As we wrote last week, global asset managers have been slowly learning that a number of MiFID II research unbundling rules conflict with US regulatory practice, including the ability to use research payment accounts or RPAs to make research payments globally. The following is an edited excerpt from Integrity’s recently released 150 page study called MiFID II Research Solution Providers that addresses this and a wide range of related topics.
One Global Approach to MiFID II Unlikely
US-based asset managers wishing to conform to MiFID II face considerable difficulties in adopting one consistent compliance framework around research payments in both US and Europe because Research Payment Accounts (RPAs) as envisioned by European regulators fundamentally differ from the existing US research payment infrastructure, including Commission Sharing Agreements (or Client Commission Arrangements) which seek to unbundle execution costs from research payments. Moreover, there is uncertainty about whether US regulation will permit monies to be transferred from commission accounts to separate RPA accounts.
Under MiFID II, Research Payment Accounts are intended to be ring-fenced accounts controlled by the asset manager. They can be funded by separately identified research fees charged by the asset managers to their clients (the accounting method), in which case there are no problems with setting up RPAs under US regulation. However, if US asset managers try to use such RPAs, they will run into the same problem that European asset managers experience in paying cash for US brokerage research.
MiFID II also allows RPAs to be funded ‘alongside’ transactions made on behalf of clients, which is the preferred method for most asset managers, in part because the current research payment infrastructure is built around commissions. A majority of US asset managers have some form of commission sharing agreements (CSAs)  in place and the hope has been that the basic CSA structure could be used to implement MiFID II research payments.
In a Q&A released December 2016, the European Securities and Markets Authority (ESMA), the EU financial regulatory authority responsible for drafting the MiFID II rules, provided additional guidance on RPAs, requiring that RPAs be under the legal control of the asset manager:
“When administration of the RPA is outsourced, the investment firm should maintain legal control over RPA funds until such time as it decides to make a payment to a research provider… The investment firm must be satisfied that through the outsourced agreement it continues to retain full discretion and control over the use of the account. The money should be ring-fenced and clearly separated from other funds of the RPA Administrator, such that they remain legally owed to the investment firm.”
This requirement differentiates RPAs from CSAs as they are currently structured because CSAs are typically accounts controlled by brokers on behalf of asset managers, but not under the legal control of asset managers.
UK regulators have expressed a similar view of RPAs as fundamentally distinct from CSAs. In the Financial Conduct Authority’s consultation paper outlining its approach to implementing MiFID II’s research payment provisions, the FCA makes it clear that RPAs differ from the commission sharing accounts maintained by brokers for their asset manager clients:
“Except when the research charge temporarily passes through an executing broker, an investment firm’s RPA monies are to be ring-fenced and separately identifiable from the assets of any third party entity they use to hold and administer the RPA (which can include a broker), prior to the investment firm instructing payment to a research provider.” 
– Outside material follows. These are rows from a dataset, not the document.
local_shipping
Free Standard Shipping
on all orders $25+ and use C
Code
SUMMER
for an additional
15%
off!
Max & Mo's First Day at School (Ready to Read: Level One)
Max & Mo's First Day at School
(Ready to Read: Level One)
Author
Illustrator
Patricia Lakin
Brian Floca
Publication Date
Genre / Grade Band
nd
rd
Under the new MiFID II rules, simply using CSAs as a proxy for RPAs does not seem to be an option.
The RPA challenge is heightened by US regulation which views commissions generated to pay for research as the property of a broker. The safe harbor provided by Section 28(e) under the Securities Exchange Act of 1934 stipulates research payments with commissions, which are deemed broker money not client money, as the Lehman bankruptcy made clear to all its CSA clients.
For this reason, some commentators argue that RPAs funded through commissions would be problematic in the US: “In Europe, the research charge or dollars are the legal property of the manager. So in Europe, all managers will have to migrate to RPAs,” ITG’s Head of Global Commission Management Jack Pollina said in a Traders Magazine interview. “In the U.S. many asset managers don’t have the option to run an RPA as the SEC views commissions as the property of a broker and not the asset manager.” In Pollina’s view, the SEC would have to change its view on commissions and allow the dollars to be placed in the asset manager’s name.
 Regulators have generally endorsed commission sharing agreements (CSAs) because they parse equity commissions into a research component and an execution component, providing more transparency on research costs. In the US, CSAs are known as “client commission arrangements” (CCAs).